The HiveMQ license can be provided either as a base64 encoded string in the service configuration (hivemq.core_settings.license_file) or through a DC/OS secret. Please provide the secret name to hivemq.core_settings.license_secret and make sure the secret accessible for the service.
Ports and Virtual Network
All exposed ports can be configured and most can be disabled. Make sure that enough DC/OS nodes with all necessary ports unused are available. If cannot guarantee that, you can enable the virtual network where every node gets its own IP address. You cannot move in or out of the virtual network after the first deployment.
Most ports that are exposed also have a load balancing Virtual IP (VIP) configured. The domain of the VIP can be found (together with all direct connections to individual nodes) in the endpoints section of the created service in the DC/OS Web UI. For connections from outside the cluster via marathon-lb additional configuration is necessary.

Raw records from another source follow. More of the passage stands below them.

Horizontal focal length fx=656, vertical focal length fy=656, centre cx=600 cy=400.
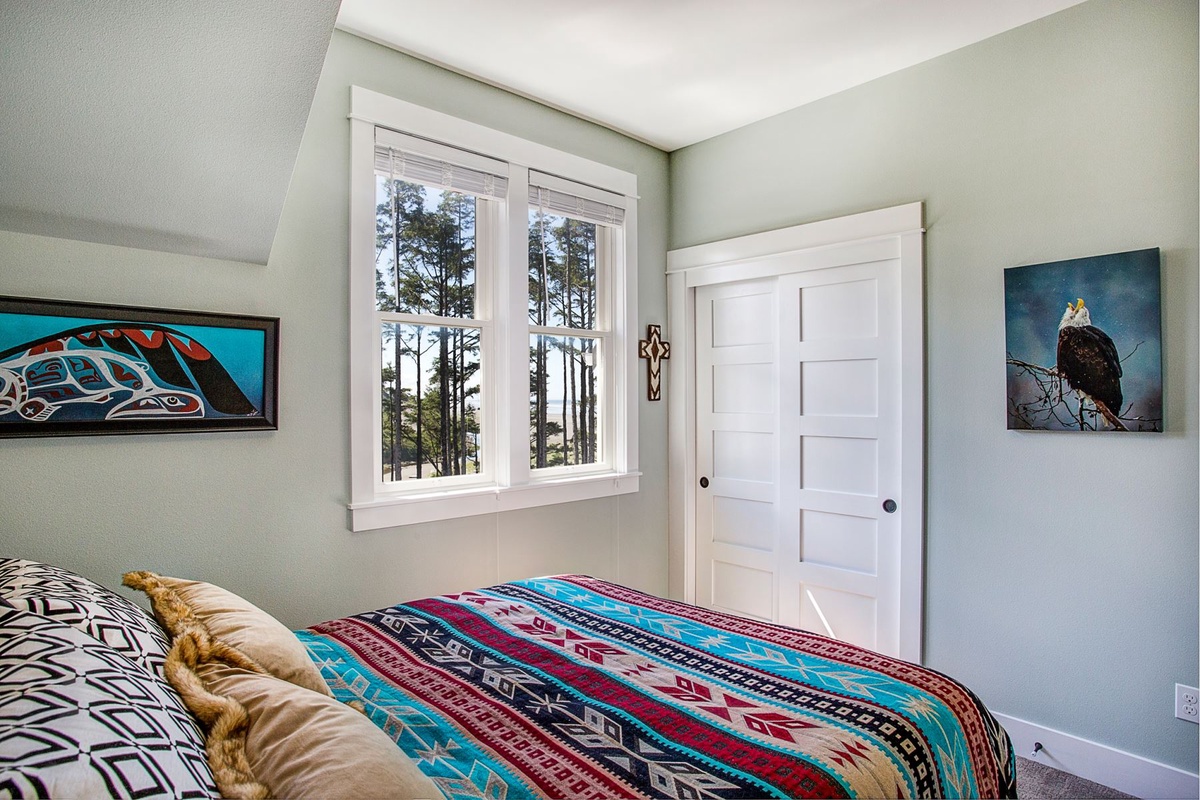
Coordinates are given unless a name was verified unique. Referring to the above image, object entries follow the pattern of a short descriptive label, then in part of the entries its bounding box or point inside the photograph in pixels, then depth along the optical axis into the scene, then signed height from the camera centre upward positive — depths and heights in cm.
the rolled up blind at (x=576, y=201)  322 +103
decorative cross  374 +26
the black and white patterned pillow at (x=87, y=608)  103 -35
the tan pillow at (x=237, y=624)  127 -46
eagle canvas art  226 +19
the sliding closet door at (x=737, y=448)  346 -27
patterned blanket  119 -66
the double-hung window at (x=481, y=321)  266 +37
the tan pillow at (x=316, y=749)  88 -50
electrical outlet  219 -103
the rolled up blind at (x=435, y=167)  268 +101
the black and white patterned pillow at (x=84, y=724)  69 -38
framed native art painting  188 +10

Readiness and Health Check
Both checks currently only contain a very basic check because HiveMQ does not have an endpoint to communicate its health.
External Dependencies & Development
The framework automatically downloads HiveMQ 4.0.2 and Java 11.0.2 from their respective sources defined in resource.json. The service will fail if one of these is not available any more.
Because these external dependencies need to be downloaded every time a node is started, development can be sped up by downloading them to the cluster's artifact storage (probably minio) and replacing the URLs in resource.json.
If you plan to continue working on the scheduler, it might be worth compiling the scheduler locally (instead of in a Docker
dcosdev build java). To do that, install a compatible Java (openjdk8) and Gradle (4.8) version and run
gradle check DistZip in /framework/java/scheduler. When building locally, all dependencies will be downloaded only once
instead of every time a build is started in Docker.
For cluster discovery the DC/OS Cluster discovery plugin from here is used. It does not require any configuration, as it reads the location of the scheduler from the task environment and calls the scheduler /endpoints endpoint directly, which is automatically exposed. All discovery ports and IP addresses are read and returned to HiveMQ. That means, every node could expose the cluster discovery on a random port and they would still find each other. Currently the cluster discovery port is defined by the user for all nodes. If you struggle to find a port that is open on all nodes, you can set the discovery port to 0 to generate a random port.
The operation as a cluster can be disabled, which will result in multiple individual HiveMQ servers that are not connected. This is not recommended as there is no redundancy or failsafe. If you need multiple independent HiveMQs, you can create multiple clusters as well. If you do so, please make sure that you change the ports of the second cluster or enable the virtual network if you want to run multiple instances on the same DC/OS nodes.
This framework is based on the DC/OS SDK and was developed using dcosdev. Thanks to Mesosphere for providing these tools.
This project is currently not associated with dc-square, the makers of HiveMQ.
This software is provided as-is. Use at your own risk.